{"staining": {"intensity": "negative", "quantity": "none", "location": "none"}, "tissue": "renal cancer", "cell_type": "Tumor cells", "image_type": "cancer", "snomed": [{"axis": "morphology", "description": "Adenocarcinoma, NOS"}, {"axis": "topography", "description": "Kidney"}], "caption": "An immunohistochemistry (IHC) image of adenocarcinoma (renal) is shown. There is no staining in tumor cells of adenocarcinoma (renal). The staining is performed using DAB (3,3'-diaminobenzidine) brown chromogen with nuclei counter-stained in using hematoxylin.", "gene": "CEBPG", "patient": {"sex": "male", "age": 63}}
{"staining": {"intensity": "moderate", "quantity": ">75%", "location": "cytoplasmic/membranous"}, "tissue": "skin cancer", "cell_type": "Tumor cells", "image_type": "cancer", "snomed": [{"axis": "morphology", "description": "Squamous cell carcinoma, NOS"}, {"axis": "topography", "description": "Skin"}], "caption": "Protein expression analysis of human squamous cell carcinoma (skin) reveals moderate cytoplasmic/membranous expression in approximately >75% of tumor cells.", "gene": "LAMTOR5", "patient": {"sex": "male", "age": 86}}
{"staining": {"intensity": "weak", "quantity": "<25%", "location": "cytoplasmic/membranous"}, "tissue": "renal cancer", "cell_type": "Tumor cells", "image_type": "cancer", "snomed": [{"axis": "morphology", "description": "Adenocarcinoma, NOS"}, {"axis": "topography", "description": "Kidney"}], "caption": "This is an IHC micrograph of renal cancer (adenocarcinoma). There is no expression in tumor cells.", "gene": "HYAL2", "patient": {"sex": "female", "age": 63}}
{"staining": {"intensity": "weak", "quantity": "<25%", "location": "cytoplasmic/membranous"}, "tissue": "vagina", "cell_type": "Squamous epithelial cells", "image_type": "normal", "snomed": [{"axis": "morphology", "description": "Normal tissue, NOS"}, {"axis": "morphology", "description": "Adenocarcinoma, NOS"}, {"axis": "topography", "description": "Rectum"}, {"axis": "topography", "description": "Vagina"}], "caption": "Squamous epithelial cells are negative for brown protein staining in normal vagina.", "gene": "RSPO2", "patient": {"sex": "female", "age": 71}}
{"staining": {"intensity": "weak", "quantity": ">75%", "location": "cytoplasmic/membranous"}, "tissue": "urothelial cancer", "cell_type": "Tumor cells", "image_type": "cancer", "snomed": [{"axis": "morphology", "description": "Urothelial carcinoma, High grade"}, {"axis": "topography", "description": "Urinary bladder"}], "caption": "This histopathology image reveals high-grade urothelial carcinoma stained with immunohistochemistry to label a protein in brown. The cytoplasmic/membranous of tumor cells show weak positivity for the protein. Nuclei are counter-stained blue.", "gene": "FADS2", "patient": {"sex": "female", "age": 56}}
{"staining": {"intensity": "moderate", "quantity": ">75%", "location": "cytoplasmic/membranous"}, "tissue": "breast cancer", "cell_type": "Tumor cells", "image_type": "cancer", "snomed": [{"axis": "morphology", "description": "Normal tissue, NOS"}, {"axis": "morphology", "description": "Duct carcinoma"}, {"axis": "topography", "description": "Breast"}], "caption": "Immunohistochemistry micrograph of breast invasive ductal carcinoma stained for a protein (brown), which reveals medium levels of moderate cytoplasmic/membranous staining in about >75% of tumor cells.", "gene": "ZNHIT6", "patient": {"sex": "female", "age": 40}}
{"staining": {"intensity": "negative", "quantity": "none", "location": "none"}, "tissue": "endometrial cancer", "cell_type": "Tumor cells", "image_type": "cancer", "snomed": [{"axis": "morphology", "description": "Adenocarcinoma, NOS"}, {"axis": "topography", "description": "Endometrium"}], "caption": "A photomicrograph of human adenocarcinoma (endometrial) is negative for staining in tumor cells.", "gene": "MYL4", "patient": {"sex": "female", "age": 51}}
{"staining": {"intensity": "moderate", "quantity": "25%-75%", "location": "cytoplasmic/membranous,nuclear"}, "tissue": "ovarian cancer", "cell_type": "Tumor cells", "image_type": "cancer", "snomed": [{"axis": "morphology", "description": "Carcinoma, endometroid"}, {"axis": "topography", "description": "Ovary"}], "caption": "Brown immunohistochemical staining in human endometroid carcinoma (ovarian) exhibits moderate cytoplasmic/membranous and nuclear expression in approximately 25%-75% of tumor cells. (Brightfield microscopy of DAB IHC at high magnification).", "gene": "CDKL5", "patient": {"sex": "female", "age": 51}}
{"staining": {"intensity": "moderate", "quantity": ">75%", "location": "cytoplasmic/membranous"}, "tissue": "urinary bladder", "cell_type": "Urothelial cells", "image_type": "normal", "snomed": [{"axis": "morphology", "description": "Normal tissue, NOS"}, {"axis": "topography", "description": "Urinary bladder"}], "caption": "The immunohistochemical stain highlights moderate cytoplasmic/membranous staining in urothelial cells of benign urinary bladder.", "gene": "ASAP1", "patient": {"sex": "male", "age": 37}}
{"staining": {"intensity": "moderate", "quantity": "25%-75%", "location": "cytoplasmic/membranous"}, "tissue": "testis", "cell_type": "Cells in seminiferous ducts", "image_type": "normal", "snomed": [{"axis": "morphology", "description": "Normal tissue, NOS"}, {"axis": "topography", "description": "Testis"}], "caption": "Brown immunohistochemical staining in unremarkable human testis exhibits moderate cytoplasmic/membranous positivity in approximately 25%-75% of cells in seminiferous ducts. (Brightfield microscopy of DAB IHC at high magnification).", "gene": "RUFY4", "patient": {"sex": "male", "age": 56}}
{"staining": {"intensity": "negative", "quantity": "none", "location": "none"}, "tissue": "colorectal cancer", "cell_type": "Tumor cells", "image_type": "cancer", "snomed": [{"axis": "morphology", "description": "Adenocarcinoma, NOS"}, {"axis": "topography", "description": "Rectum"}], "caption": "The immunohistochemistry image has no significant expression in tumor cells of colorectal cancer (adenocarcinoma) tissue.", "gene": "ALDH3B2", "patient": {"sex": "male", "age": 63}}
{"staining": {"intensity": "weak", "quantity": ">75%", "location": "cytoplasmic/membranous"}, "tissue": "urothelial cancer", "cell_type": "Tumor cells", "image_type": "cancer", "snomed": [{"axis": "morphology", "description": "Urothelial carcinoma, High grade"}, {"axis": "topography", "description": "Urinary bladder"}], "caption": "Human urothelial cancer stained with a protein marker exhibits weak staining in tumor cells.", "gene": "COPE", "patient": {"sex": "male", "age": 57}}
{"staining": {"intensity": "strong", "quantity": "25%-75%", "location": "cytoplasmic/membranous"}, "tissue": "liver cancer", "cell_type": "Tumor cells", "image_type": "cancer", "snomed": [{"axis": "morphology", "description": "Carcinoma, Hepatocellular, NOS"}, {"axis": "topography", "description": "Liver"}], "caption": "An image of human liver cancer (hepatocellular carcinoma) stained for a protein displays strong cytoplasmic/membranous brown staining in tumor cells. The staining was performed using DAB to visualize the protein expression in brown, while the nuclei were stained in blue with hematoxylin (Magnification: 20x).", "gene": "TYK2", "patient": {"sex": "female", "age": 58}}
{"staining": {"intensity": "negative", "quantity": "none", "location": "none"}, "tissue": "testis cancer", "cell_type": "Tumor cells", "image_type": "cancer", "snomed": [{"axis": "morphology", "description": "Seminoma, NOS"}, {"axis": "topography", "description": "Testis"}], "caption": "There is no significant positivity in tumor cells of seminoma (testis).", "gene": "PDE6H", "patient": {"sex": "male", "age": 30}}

- [Exercise]: Line by line, transcribe the data exactly.

- [Exercise solution]:
{"staining": {"intensity": "negative", "quantity": "none", "location": "none"}, "tissue": "renal cancer", "cell_type": "Tumor cells", "image_type": "cancer", "snomed": [{"axis": "morphology", "description": "Adenocarcinoma, NOS"}, {"axis": "topography", "description": "Kidney"}], "caption": "An immunohistochemistry (IHC) image of adenocarcinoma (renal) is shown. There is no staining in tumor cells of adenocarcinoma (renal). The staining is performed using DAB (3,3'-diaminobenzidine) brown chromogen with nuclei counter-stained in using hematoxylin.", "gene": "CEBPG", "patient": {"sex": "male", "age": 63}}
{"staining": {"intensity": "moderate", "quantity": ">75%", "location": "cytoplasmic/membranous"}, "tissue": "skin cancer", "cell_type": "Tumor cells", "image_type": "cancer", "snomed": [{"axis": "morphology", "description": "Squamous cell carcinoma, NOS"}, {"axis": "topography", "description": "Skin"}], "caption": "Protein expression analysis of human squamous cell carcinoma (skin) reveals moderate cytoplasmic/membranous expression in approximately >75% of tumor cells.", "gene": "LAMTOR5", "patient": {"sex": "male", "age": 86}}
{"staining": {"intensity": "weak", "quantity": "<25%", "location": "cytoplasmic/membranous"}, "tissue": "renal cancer", "cell_type": "Tumor cells", "image_type": "cancer", "snomed": [{"axis": "morphology", "description": "Adenocarcinoma, NOS"}, {"axis": "topography", "description": "Kidney"}], "caption": "This is an IHC micrograph of renal cancer (adenocarcinoma). There is no expression in tumor cells.", "gene": "HYAL2", "patient": {"sex": "female", "age": 63}}
{"staining": {"intensity": "weak", "quantity": "<25%", "location": "cytoplasmic/membranous"}, "tissue": "vagina", "cell_type": "Squamous epithelial cells", "image_type": "normal", "snomed": [{"axis": "morphology", "description": "Normal tissue, NOS"}, {"axis": "morphology", "description": "Adenocarcinoma, NOS"}, {"axis": "topography", "description": "Rectum"}, {"axis": "topography", "description": "Vagina"}], "caption": "Squamous epithelial cells are negative for brown protein staining in normal vagina.", "gene": "RSPO2", "patient": {"sex": "female", "age": 71}}
{"staining": {"intensity": "weak", "quantity": ">75%", "location": "cytoplasmic/membranous"}, "tissue": "urothelial cancer", "cell_type": "Tumor cells", "image_type": "cancer", "snomed": [{"axis": "morphology", "description": "Urothelial carcinoma, High grade"}, {"axis": "topography", "description": "Urinary bladder"}], "caption": "This histopathology image reveals high-grade urothelial carcinoma stained with immunohistochemistry to label a protein in brown. The cytoplasmic/membranous of tumor cells show weak positivity for the protein. Nuclei are counter-stained blue.", "gene": "FADS2", "patient": {"sex": "female", "age": 56}}
{"staining": {"intensity": "moderate", "quantity": ">75%", "location": "cytoplasmic/membranous"}, "tissue": "breast cancer", "cell_type": "Tumor cells", "image_type": "cancer", "snomed": [{"axis": "morphology", "description": "Normal tissue, NOS"}, {"axis": "morphology", "description": "Duct carcinoma"}, {"axis": "topography", "description": "Breast"}], "caption": "Immunohistochemistry micrograph of breast invasive ductal carcinoma stained for a protein (brown), which reveals medium levels of moderate cytoplasmic/membranous staining in about >75% of tumor cells.", "gene": "ZNHIT6", "patient": {"sex": "female", "age": 40}}
{"staining": {"intensity": "negative", "quantity": "none", "location": "none"}, "tissue": "endometrial cancer", "cell_type": "Tumor cells", "image_type": "cancer", "snomed": [{"axis": "morphology", "description": "Adenocarcinoma, NOS"}, {"axis": "topography", "description": "Endometrium"}], "caption": "A photomicrograph of human adenocarcinoma (endometrial) is negative for staining in tumor cells.", "gene": "MYL4", "patient": {"sex": "female", "age": 51}}
{"staining": {"intensity": "moderate", "quantity": "25%-75%", "location": "cytoplasmic/membranous,nuclear"}, "tissue": "ovarian cancer", "cell_type": "Tumor cells", "image_type": "cancer", "snomed": [{"axis": "morphology", "description": "Carcinoma, endometroid"}, {"axis": "topography", "description": "Ovary"}], "caption": "Brown immunohistochemical staining in human endometroid carcinoma (ovarian) exhibits moderate cytoplasmic/membranous and nuclear expression in approximately 25%-75% of tumor cells. (Brightfield microscopy of DAB IHC at high magnification).", "gene": "CDKL5", "patient": {"sex": "female", "age": 51}}
{"staining": {"intensity": "moderate", "quantity": ">75%", "location": "cytoplasmic/membranous"}, "tissue": "urinary bladder", "cell_type": "Urothelial cells", "image_type": "normal", "snomed": [{"axis": "morphology", "description": "Normal tissue, NOS"}, {"axis": "topography", "description": "Urinary bladder"}], "caption": "The immunohistochemical stain highlights moderate cytoplasmic/membranous staining in urothelial cells of benign urinary bladder.", "gene": "ASAP1", "patient": {"sex": "male", "age": 37}}
{"staining": {"intensity": "moderate", "quantity": "25%-75%", "location": "cytoplasmic/membranous"}, "tissue": "testis", "cell_type": "Cells in seminiferous ducts", "image_type": "normal", "snomed": [{"axis": "morphology", "description": "Normal tissue, NOS"}, {"axis": "topography", "description": "Testis"}], "caption": "Brown immunohistochemical staining in unremarkable human testis exhibits moderate cytoplasmic/membranous positivity in approximately 25%-75% of cells in seminiferous ducts. (Brightfield microscopy of DAB IHC at high magnification).", "gene": "RUFY4", "patient": {"sex": "male", "age": 56}}
{"staining": {"intensity": "negative", "quantity": "none", "location": "none"}, "tissue": "colorectal cancer", "cell_type": "Tumor cells", "image_type": "cancer", "snomed": [{"axis": "morphology", "description": "Adenocarcinoma, NOS"}, {"axis": "topography", "description": "Rectum"}], "caption": "The immunohistochemistry image has no significant expression in tumor cells of colorectal cancer (adenocarcinoma) tissue.", "gene": "ALDH3B2", "patient": {"sex": "male", "age": 63}}
{"staining": {"intensity": "weak", "quantity": ">75%", "location": "cytoplasmic/membranous"}, "tissue": "urothelial cancer", "cell_type": "Tumor cells", "image_type": "cancer", "snomed": [{"axis": "morphology", "description": "Urothelial carcinoma, High grade"}, {"axis": "topography", "description": "Urinary bladder"}], "caption": "Human urothelial cancer stained with a protein marker exhibits weak staining in tumor cells.", "gene": "COPE", "patient": {"sex": "male", "age": 57}}
{"staining": {"intensity": "strong", "quantity": "25%-75%", "location": "cytoplasmic/membranous"}, "tissue": "liver cancer", "cell_type": "Tumor cells", "image_type": "cancer", "snomed": [{"axis": "morphology", "description": "Carcinoma, Hepatocellular, NOS"}, {"axis": "topography", "description": "Liver"}], "caption": "An image of human liver cancer (hepatocellular carcinoma) stained for a protein displays strong cytoplasmic/membranous brown staining in tumor cells. The staining was performed using DAB to visualize the protein expression in brown, while the nuclei were stained in blue with hematoxylin (Magnification: 20x).", "gene": "TYK2", "patient": {"sex": "female", "age": 58}}
{"staining": {"intensity": "negative", "quantity": "none", "location": "none"}, "tissue": "testis cancer", "cell_type": "Tumor cells", "image_type": "cancer", "snomed": [{"axis": "morphology", "description": "Seminoma, NOS"}, {"axis": "topography", "description": "Testis"}], "caption": "There is no significant positivity in tumor cells of seminoma (testis).", "gene": "PDE6H", "patient": {"sex": "male", "age": 30}}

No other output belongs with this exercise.